Après avoir passé la porte de l’appartement quelques fois, je me ravisais, je ressortais, je fumais, je rageais et j’escaladais par le devant de l’appartement, balcon après balcon, j’atterrissais sur le nôtre, ça me permettait d’affirmer ma mentalité de pirate des pots de fleurs que j’écrasais sur mon passage. Quand je compare ces différents espace-temps, je crois que le patchwork me convient assez bien, je contemple toujours la forêt de B, même si le stade est venu tenter bien maladroitement de comparer sa prestance avec ma forêt bien aimée où je t’ai enterré mon cher F, il n’est pas de ce monde l’édifice qui à mes yeux t’effacera de ma mémoire, je t’aime de terre.
— Je plaide coupable d’avoir laissé filer le temps trop rapidement, de n’avoir pas pu tenir la corde, de n’avoir pas pris le temps d’observer les pots de fleurs de mon enfance, de n’avoir pas gravé l’image des bras qui m’aidaient à monter dans l’arbre à pain, de n’avoir pas su me frayer un chemin plus respectueux à travers les herbes hautes du jardin de mes ancêtres, peut-être aurais-je pu apprendre à écouter les fruits et légumes de mon île. Pour être franc, je ne sais comment je pourrais réparer le temps qui passe, à chaque fois que j’essaie, il s’emmêle, les souvenirs se bousculent, les émotions me taclent et les paysages, les odeurs, les horaires fusionnent, je tourne autour du pot de fleurs de mon enfance sans pouvoir ni freiner, ni domestiquer la courbe, je tourne, alors que vous me voyez sur le banc des accusés, coupable repentant et pourtant libre de n’en faire encore qu’à ma tête, car sans crier gare, elle a pris le contrôle. Était-ce au début de la page, dans le petit bois où je ne suis jamais entré depuis que je m’en suis fixé l’objectif, en haut de l’arbre à pain, pendant que j’arrachais les herbes, que mes mains recevaient leur châtiment, quand je laissais tomber le contenu des sacs bleu au fond de la poubelle, quand je fixais la lune allant vers la forêt de B ?

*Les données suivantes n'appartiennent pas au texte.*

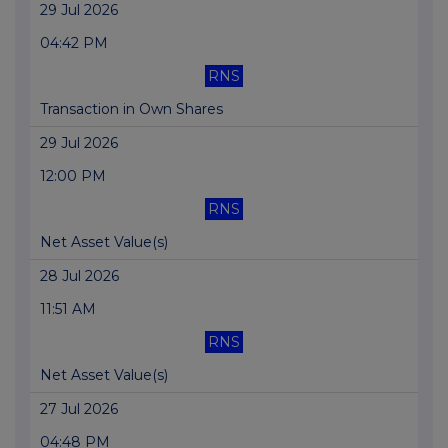
29 Jul 2026
04:42 PM
RNS
Transaction in Own Shares
29 Jul 2026
12:00 PM
RNS
Net Asset Value(s)
28 Jul 2026
11:51 AM
RNS
Net Asset Value(s)
27 Jul 2026
04:48 PM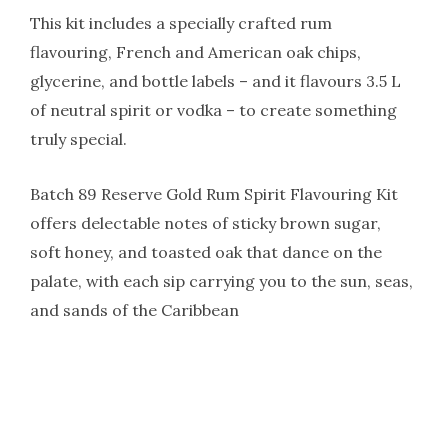
This kit includes a specially crafted rum
flavouring, French and American oak chips,
glycerine, and bottle labels – and it flavours 3.5 L
of neutral spirit or vodka – to create something
truly special.
Batch 89 Reserve Gold Rum Spirit Flavouring Kit
offers delectable notes of sticky brown sugar,
soft honey, and toasted oak that dance on the
palate, with each sip carrying you to the sun, seas,
and sands of the Caribbean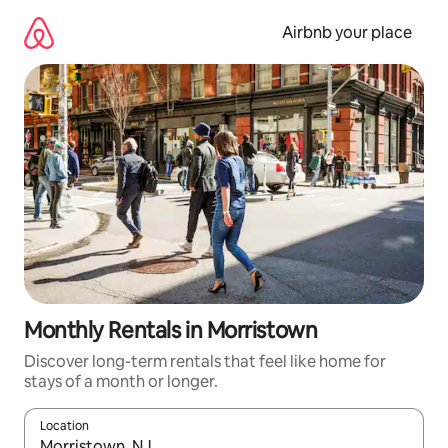
Skip
to
Airbnb your place
content
Monthly Rentals in Morristown
Discover long-term rentals that feel like home for
stays of a month or longer.
Location
When results are available, navigate with the up and down arro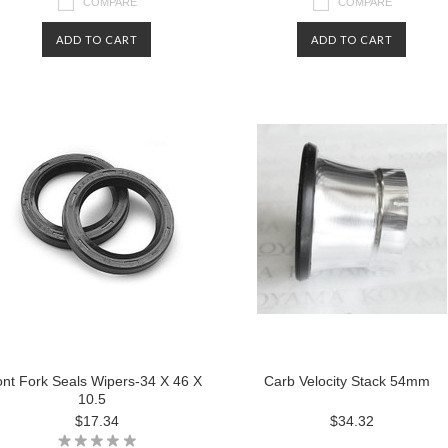
COMPARE
COMPARE
ADD TO CART
ADD TO CART
ont Fork Seals Wipers-34 X 46 X
Carb Velocity Stack 54mm
10.5
$17.34
$34.32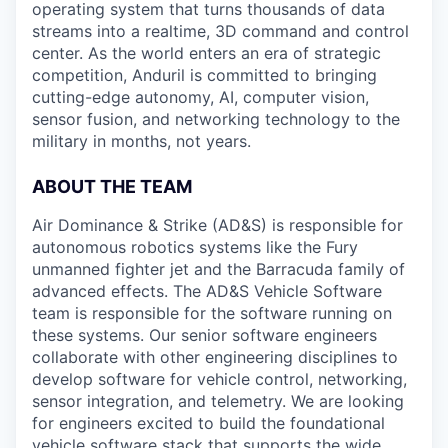
operating system that turns thousands of data
streams into a realtime, 3D command and control
center. As the world enters an era of strategic
competition, Anduril is committed to bringing
cutting-edge autonomy, AI, computer vision,
sensor fusion, and networking technology to the
military in months, not years.
ABOUT THE TEAM
Air Dominance & Strike (AD&S) is responsible for
autonomous robotics systems like the Fury
unmanned fighter jet and the Barracuda family of
advanced effects. The AD&S Vehicle Software
team is responsible for the software running on
these systems. Our senior software engineers
collaborate with other engineering disciplines to
develop software for vehicle control, networking,
sensor integration, and telemetry. We are looking
for engineers excited to build the foundational
vehicle software stack that supports the wide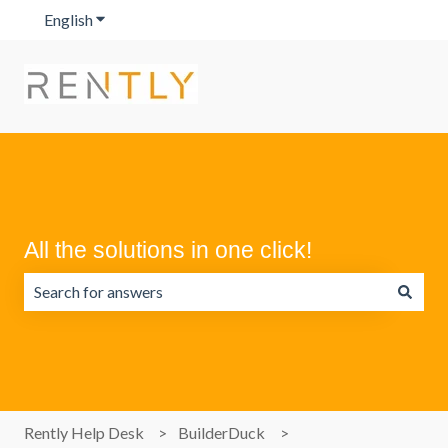
English
Show submenu for translations
All the solutions in one click!
There are no suggestions because the search field is emp
Rently Help Desk
BuilderDuck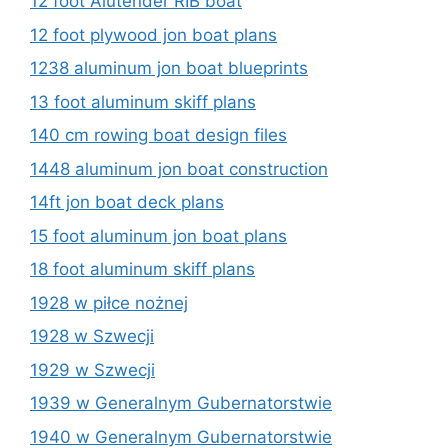
12 foot Alutender RIB boat
12 foot plywood jon boat plans
1238 aluminum jon boat blueprints
13 foot aluminum skiff plans
140 cm rowing boat design files
1448 aluminum jon boat construction
14ft jon boat deck plans
15 foot aluminum jon boat plans
18 foot aluminum skiff plans
1928 w piłce nożnej
1928 w Szwecji
1929 w Szwecji
1939 w Generalnym Gubernatorstwie
1940 w Generalnym Gubernatorstwie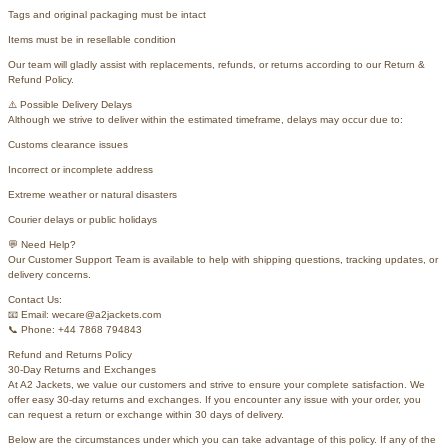
Tags and original packaging must be intact
Items must be in resellable condition
Our team will gladly assist with replacements, refunds, or returns according to our Return &
Refund Policy.
⚠️ Possible Delivery Delays
Although we strive to deliver within the estimated timeframe, delays may occur due to:
Customs clearance issues
Incorrect or incomplete address
Extreme weather or natural disasters
Courier delays or public holidays
💬 Need Help?
Our Customer Support Team is available to help with shipping questions, tracking updates, or
delivery concerns.
Contact Us:
📧 Email: wecare@a2jackets.com
📞 Phone: +44 7868 794843
Refund and Returns Policy
30-Day Returns and Exchanges
At A2 Jackets, we value our customers and strive to ensure your complete satisfaction. We
offer easy 30-day returns and exchanges. If you encounter any issue with your order, you
can request a return or exchange within 30 days of delivery.
Below are the circumstances under which you can take advantage of this policy. If any of the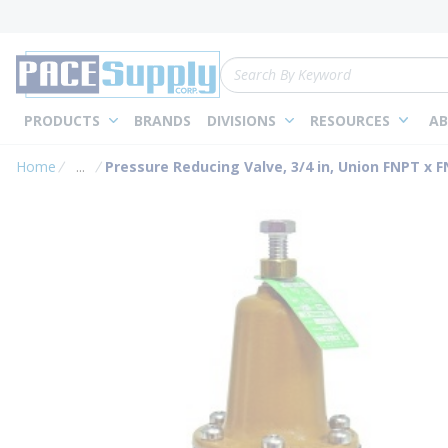
loading content
Skip to main content
Site Search
PRODUCTS
BRANDS
DIVISIONS
RESOURCES
AB
Home
...
Pressure Reducing Valve, 3/4 in, Union FNPT x 
more info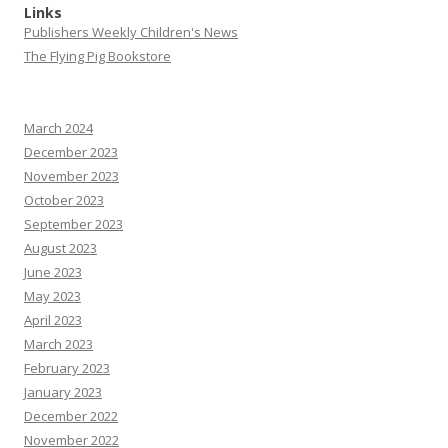
Links
Publishers Weekly Children's News
The Flying Pig Bookstore
March 2024
December 2023
November 2023
October 2023
September 2023
August 2023
June 2023
May 2023
April 2023
March 2023
February 2023
January 2023
December 2022
November 2022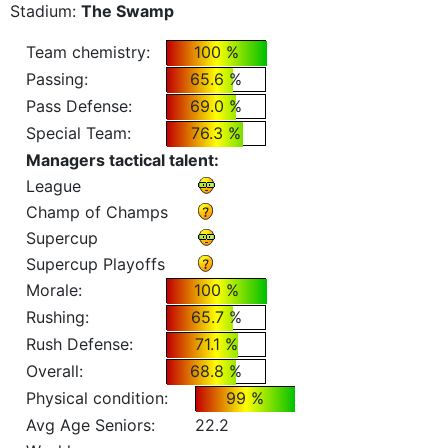
Stadium:
The Swamp
Team chemistry:
100 %
Passing:
65.6 %
Pass Defense:
69.0 %
Special Team:
76.3 %
Managers tactical talent:
League
Champ of Champs
Supercup
Supercup Playoffs
Morale:
100 %
Rushing:
65.7 %
Rush Defense:
71.1 %
Overall:
68.8 %
Physical condition:
99 %
Avg Age Seniors:
22.2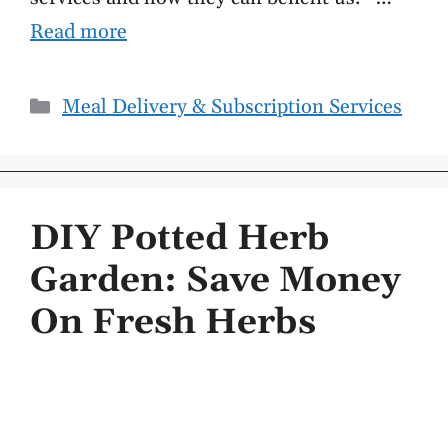
Read more
Categories
Meal Delivery & Subscription Services
DIY Potted Herb
Garden: Save Money
On Fresh Herbs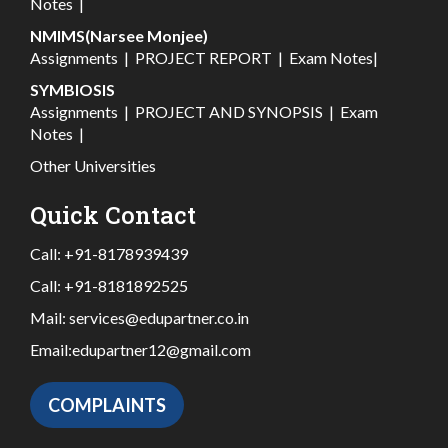
Notes
|
NMIMS(Narsee Monjee)
Assignments
|
PROJECT REPORT
|
Exam Notes
|
SYMBIOSIS
Assignments
|
PROJECT AND SYNOPSIS
|
Exam
Notes
|
Other Universities
Quick Contact
Call:
+91-8178939439
Call:
+91-8181892525
Mail:
services@edupartner.co.in
Email:
edupartner12@gmail.com
COMPLAINTS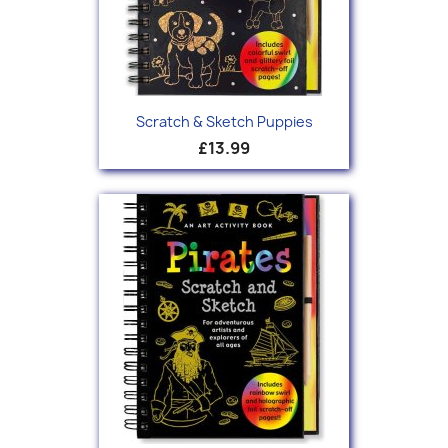
Scratch & Sketch Puppies
£13.99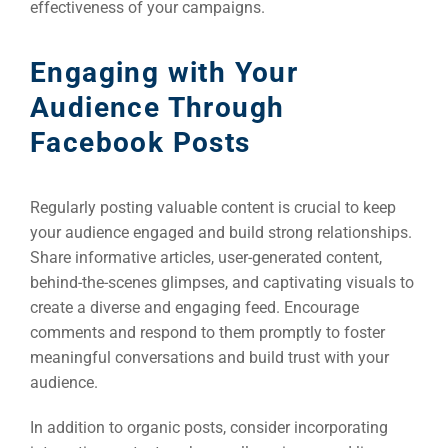
effectiveness of your campaigns.
Engaging with Your
Audience Through
Facebook Posts
Regularly posting valuable content is crucial to keep
your audience engaged and build strong relationships.
Share informative articles, user-generated content,
behind-the-scenes glimpses, and captivating visuals to
create a diverse and engaging feed. Encourage
comments and respond to them promptly to foster
meaningful conversations and build trust with your
audience.
In addition to organic posts, consider incorporating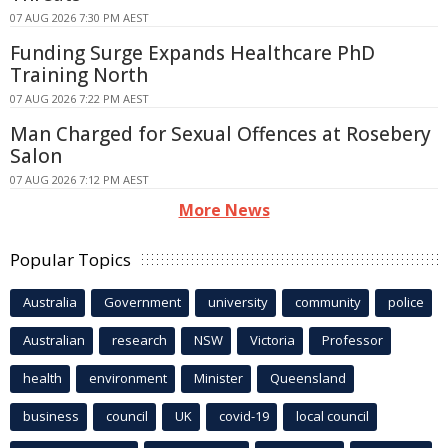
07 AUG 2026 7:30 PM AEST
Funding Surge Expands Healthcare PhD
Training North
07 AUG 2026 7:22 PM AEST
Man Charged for Sexual Offences at Rosebery
Salon
07 AUG 2026 7:12 PM AEST
More News
Popular Topics
Australia
Government
university
community
police
Australian
research
NSW
Victoria
Professor
health
environment
Minister
Queensland
business
council
UK
covid-19
local council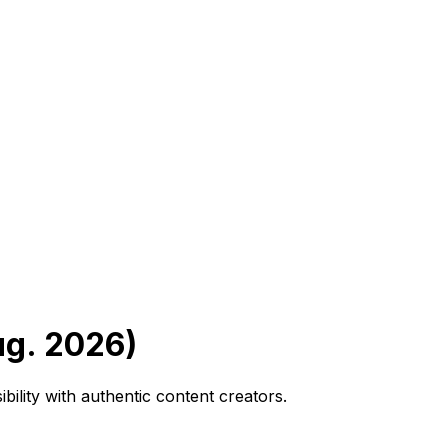
ug. 2026)
bility with authentic content creators.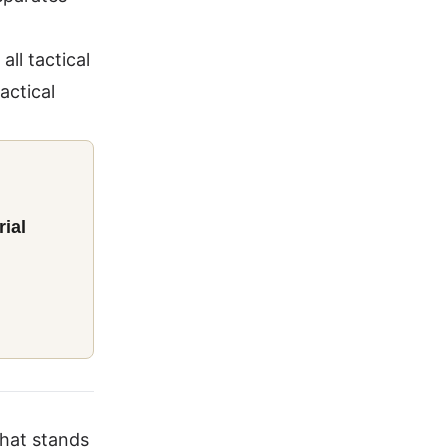
all tactical
actical
ial
that stands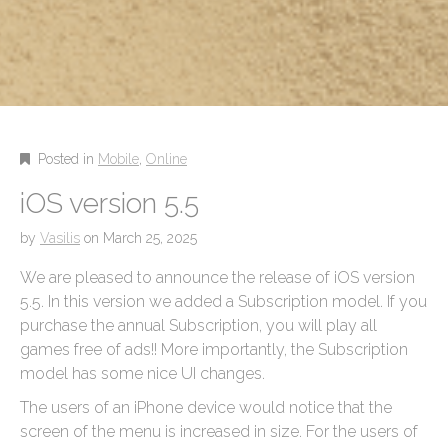
Posted in
Mobile
,
Online
iOS version 5.5
by
Vasilis
on
March 25, 2025
We are pleased to announce the release of iOS version
5.5. In this version we added a Subscription model. If you
purchase the annual Subscription, you will play all
games free of ads!! More importantly, the Subscription
model has some nice UI changes.
The users of an iPhone device would notice that the
screen of the menu is increased in size. For the users of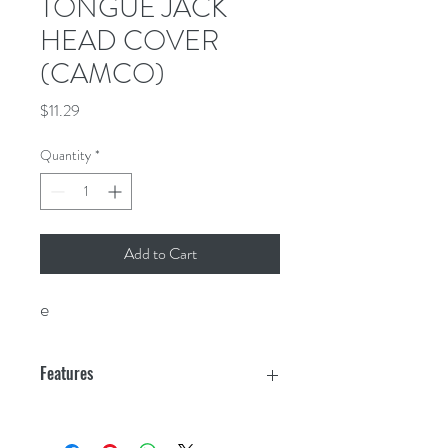
TONGUE JACK
HEAD COVER
(CAMCO)
Price
$11.29
Quantity
*
Add to Cart
e
Features
Form fit shape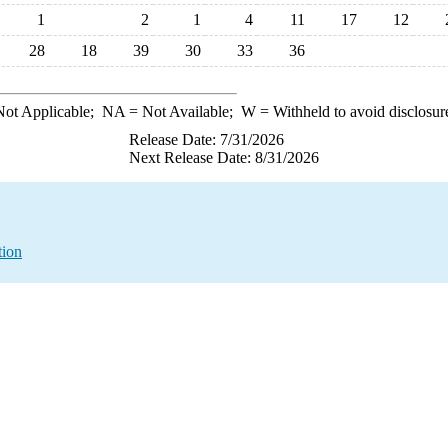
1
2
1
4
11
17
12
28
18
39
30
33
36
ot Applicable;
NA
= Not Available;
W
= Withheld to avoid disclosur
Release Date: 7/31/2026
Next Release Date: 8/31/2026
tion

Ou au milieu du temps, de l’éternité, poussière de cosmos, qui ne s’extirpera peut-être jamais du trou noir dans lequel cette question l’engouffre où elle se décompose afin de tenter de renaître pour révéler enfin le secret du rythme exact de la germination à l’absorption. Je saurais un jour, un jour, je serais en harmonie avec elle.
— Mais oui, tu y parviendras, dit une voix affectueuse que seuls les mécréants, les inconscients, les âmes perdues peuvent entendre.